Regarding investment securities, the gold market has become one of the most recognized and developed. It has historically been a precious resource, and its main users are jewelry and electronics. Still, as a market, it is frequently seen as a wonderful place of refuge and investors often choose to trade gold for various reasons.
Gold trading is a fantastic buffer against financial difficulties since it functions as a place of refuge investment, one that frequently swings in anti-correlation to the established markets. Still, it is also an investment that has demonstrated consistent and steady value appreciation for a long period.
Although gold is not a volatile or prone to large price swings asset, it is known to practically always expand as its applications and market demand continue to grow. The markets are frequently worth monitoring because gold is a precious asset with an unpredictable supply, and projecting gold prices over the next 10 years can frequently result in profits over this extended period of time.
Gold Price Advances to Approach September High
As Treasury yields continue to decline, gold prices rise to a new weekly high ($1730). The precious metal may make a stronger comeback over the next few days as the Relative Strength Index (RSI) keeps moving back up from overbought territory.
Since the adverse momentum has subsided, the price of gold may try to recover its loss from the August high ($1808), but it is still unclear whether the rise from the annual low ($1615) is the start of a significant turnaround given that the rolling average still has a negative gradient.
The Non-Farm Payrolls (NFP) report is likely to reveal a further recovery in the labor market, with the economy forecast to add 250K jobs in September following the 315K growth the month in advance. Thinking forwards, new developments coming out of the country may have an impact on the price of gold.
The Personal Consumption Expenditure (PCE) Price Index indicates persistent price growth, so evidence of a robust labor market may encourage the Federal Reserve to maintain its approach to fighting inflation.
The price of gold may surpass the September high ($1735) as it continues the string of higher highs and lows from the previous week, but if it is unable to maintain its position above the 50-Day SMA ($1724), it may revert to the price movement of August.
Daily Gold Price Chart
- A break above the September high ($1735) would put the $1762 (78.6% expansion) to $1763 (50% regression) level back on the radar as the price of gold trades above the 50-Day SMA ($1726). The Relative Strength Index (RSI) is still recovering from an oversold position.
- While trading gold above the 50-Day SMA ($1724), the price of gold may attempt to retrace the slide from the August high ($1808), but if it fails to maintain above the $1726 (38.2% retracement) regions, the value of gold may track the negative gradient in the trend line.
- If gold fails to maintain its position above the daily average, price action could resemble that of August. A decline below the $1690 (61.8% regression) to $1695 (61.8% expansion) regions could lead to the $1670 (50% expansion) areas.
Factors Affecting the Price of Gold
Due to the fact that the gold market is so developed and well-established, a variety of factors determine the price of gold and how it is impacted. In addition, gold has a different approach because it is a relatively distinctive asset in comparison to commodities like bonds and stocks. Given that it functions as a hedge, one must search for variables that significantly impact other assets.
A few things to consider include protection against volatility, inflation, consumer demand, and gold. Some of the topics covered are interest rates and gold, the relationship between various asset classes, political effects, future demand for gold, and a declining dollar.

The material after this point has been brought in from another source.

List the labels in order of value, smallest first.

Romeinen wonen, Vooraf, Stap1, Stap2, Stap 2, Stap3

Demand for consumption is influenced by the ways in which gold is used as a commodity outside of its market. The price of gold is always fluctuating, and recently it has increased as technology companies have started using gold in their products to increase conductivity. In fact, gold is also utilized in jewelry, and demand is rising even from governments across the globe that wants to retain it in their central banks as a valuable asset.
As was previously said, gold is a commodity that offers some kind of protection from volatility. People who want to shield themselves against uncertainty and risk are in demand of gold. Because gold is a tangible asset that can be maintained and saved by private individuals, as well as because its market behaves differently from more market fluctuations, it is sought after by those seeking to hedge against risk.

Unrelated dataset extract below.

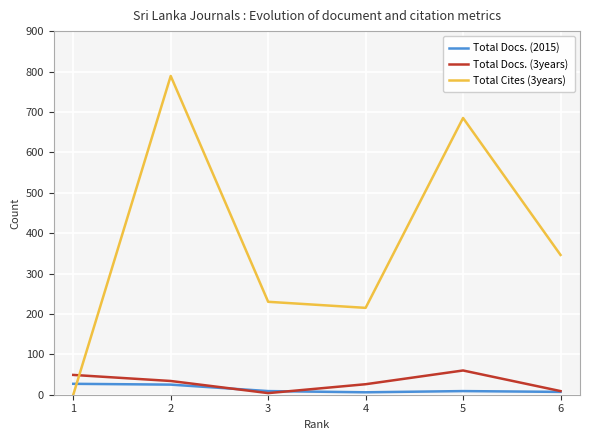

Is this an area chart (filled region under the line)?

No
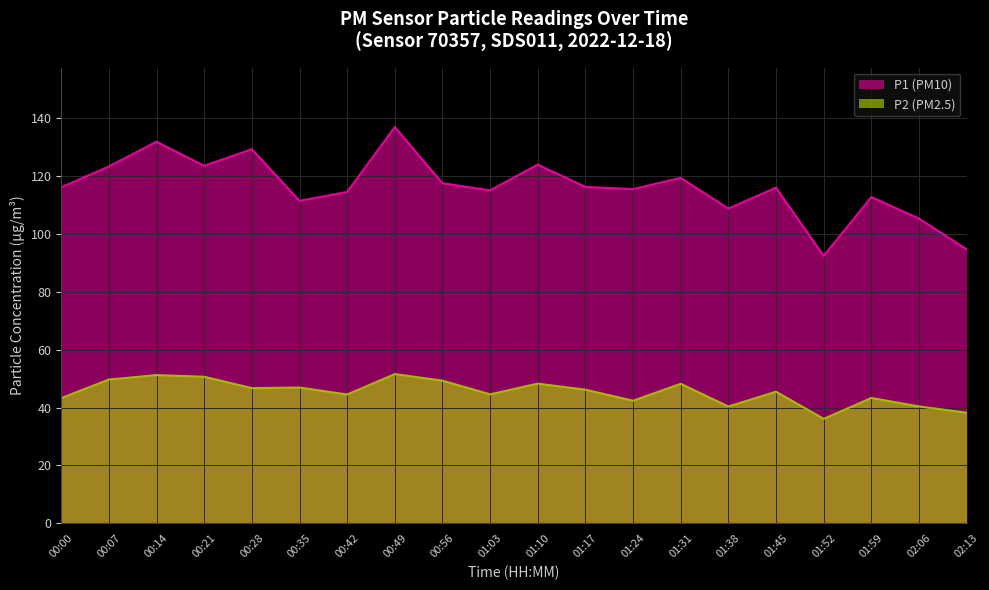

True or false: P2 and P1 intersect in this chart.

False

Most traders would trade gold regardless of whether the home economy was expanding or experiencing a downturn, underscoring gold’s appeal as a financial asset for both positive and negative economic conditions. Gold and inflation go hand in hand because when inflation occurs, people would rather save their money for something that would appreciate in value rather than swiftly lose value, like gold. Gold, therefore, becomes a strategy to protect against inflationary situations in periods where inflation is high for a longer time. As a result, gold prices are expected to rise during inflation.
Risk and the possibility of loss will always exist in the world of trading. Gold is no exception, but it is also among the safest forms of investment. It is a resource that is always going to be in demand, whether for its use in jewelry or electronics.
Gold is another resource with variable but constrained availability. Furthermore, demand and price will keep rising due to the ongoing decrease in availability. Furthermore, the Covid-19 problem and the continuous demand for a safe refuge commodity will only make the elements that influence the prediction of the future price of gold more important.